-------- RECORDED INFORMATION
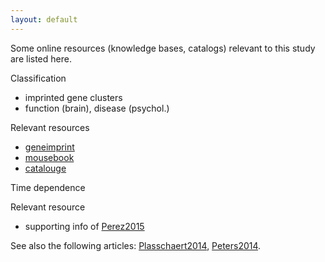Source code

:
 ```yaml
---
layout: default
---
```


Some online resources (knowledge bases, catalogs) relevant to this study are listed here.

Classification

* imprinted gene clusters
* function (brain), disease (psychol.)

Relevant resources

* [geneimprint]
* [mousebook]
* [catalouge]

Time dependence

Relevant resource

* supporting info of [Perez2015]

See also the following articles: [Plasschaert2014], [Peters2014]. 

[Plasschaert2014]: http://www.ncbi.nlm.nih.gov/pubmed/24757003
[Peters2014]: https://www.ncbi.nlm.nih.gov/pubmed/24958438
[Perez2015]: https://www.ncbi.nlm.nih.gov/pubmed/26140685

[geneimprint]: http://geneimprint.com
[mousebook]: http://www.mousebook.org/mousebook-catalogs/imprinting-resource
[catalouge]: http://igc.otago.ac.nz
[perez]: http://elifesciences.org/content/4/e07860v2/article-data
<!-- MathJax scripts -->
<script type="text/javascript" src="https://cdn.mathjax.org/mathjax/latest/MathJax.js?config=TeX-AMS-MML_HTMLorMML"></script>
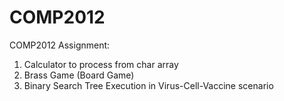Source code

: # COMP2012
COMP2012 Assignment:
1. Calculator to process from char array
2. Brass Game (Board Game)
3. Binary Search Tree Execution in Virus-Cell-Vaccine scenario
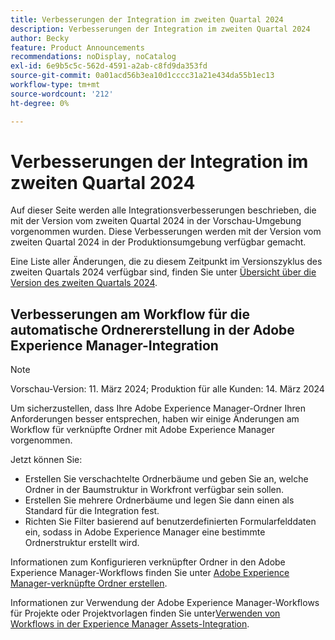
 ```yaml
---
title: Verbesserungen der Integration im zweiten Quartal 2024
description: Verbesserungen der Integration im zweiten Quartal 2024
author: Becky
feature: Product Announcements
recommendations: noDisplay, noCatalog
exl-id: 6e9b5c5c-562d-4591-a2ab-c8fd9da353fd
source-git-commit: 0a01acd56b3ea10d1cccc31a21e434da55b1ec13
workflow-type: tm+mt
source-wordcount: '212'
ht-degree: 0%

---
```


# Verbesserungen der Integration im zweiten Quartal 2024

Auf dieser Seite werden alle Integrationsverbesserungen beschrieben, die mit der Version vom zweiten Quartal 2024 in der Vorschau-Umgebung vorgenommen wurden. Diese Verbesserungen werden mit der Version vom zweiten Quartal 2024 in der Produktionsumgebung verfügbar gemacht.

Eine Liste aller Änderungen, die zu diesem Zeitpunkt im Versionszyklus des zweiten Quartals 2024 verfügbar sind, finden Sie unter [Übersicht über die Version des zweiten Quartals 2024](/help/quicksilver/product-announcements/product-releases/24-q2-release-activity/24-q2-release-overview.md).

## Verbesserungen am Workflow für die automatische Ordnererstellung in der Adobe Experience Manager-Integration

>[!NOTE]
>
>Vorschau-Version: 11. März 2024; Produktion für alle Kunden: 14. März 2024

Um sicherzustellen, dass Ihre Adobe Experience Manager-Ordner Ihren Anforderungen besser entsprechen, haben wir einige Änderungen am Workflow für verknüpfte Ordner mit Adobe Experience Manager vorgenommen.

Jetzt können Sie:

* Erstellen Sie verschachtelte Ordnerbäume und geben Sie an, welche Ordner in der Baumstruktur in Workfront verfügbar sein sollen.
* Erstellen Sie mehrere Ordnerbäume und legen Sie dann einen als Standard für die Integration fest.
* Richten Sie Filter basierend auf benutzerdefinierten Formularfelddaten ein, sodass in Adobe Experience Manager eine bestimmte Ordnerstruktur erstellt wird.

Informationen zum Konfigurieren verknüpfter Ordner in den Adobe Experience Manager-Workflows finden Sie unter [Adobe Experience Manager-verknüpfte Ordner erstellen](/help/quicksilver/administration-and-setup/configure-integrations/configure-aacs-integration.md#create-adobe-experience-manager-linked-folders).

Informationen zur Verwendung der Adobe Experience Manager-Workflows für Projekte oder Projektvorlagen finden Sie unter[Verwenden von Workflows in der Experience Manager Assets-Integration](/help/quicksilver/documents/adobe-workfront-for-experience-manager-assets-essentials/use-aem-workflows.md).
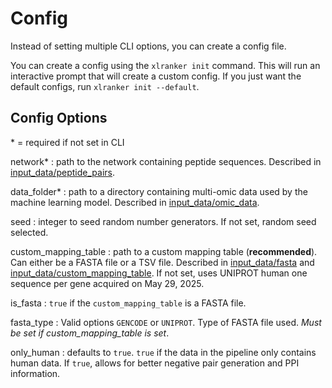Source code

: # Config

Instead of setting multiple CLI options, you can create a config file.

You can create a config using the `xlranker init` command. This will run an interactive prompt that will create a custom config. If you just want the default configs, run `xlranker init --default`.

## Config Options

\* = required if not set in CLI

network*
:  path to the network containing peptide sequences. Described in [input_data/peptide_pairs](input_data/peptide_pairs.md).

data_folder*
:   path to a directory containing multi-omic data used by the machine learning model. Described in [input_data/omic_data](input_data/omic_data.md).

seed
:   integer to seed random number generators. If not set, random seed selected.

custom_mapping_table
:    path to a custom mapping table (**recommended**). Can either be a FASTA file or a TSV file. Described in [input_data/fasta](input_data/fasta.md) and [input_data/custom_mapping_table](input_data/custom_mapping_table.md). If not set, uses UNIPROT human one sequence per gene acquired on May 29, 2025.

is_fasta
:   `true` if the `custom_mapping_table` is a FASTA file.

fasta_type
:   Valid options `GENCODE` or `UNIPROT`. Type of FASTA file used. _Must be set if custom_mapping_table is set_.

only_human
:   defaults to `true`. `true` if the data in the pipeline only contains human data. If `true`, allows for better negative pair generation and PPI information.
----------------
→ TASK GOAL
Filter the entries down to the lines holding the string "Vorschau". Copy each of those lines.

→ TASK SOLUTION
Auf dieser Seite werden alle Integrationsverbesserungen beschrieben, die mit der Version vom zweiten Quartal 2024 in der Vorschau-Umgebung vorgenommen wurden. Diese Verbesserungen werden mit der Version vom zweiten Quartal 2024 in der Produktionsumgebung verfügbar gemacht.
>Vorschau-Version: 11. März 2024; Produktion für alle Kunden: 14. März 2024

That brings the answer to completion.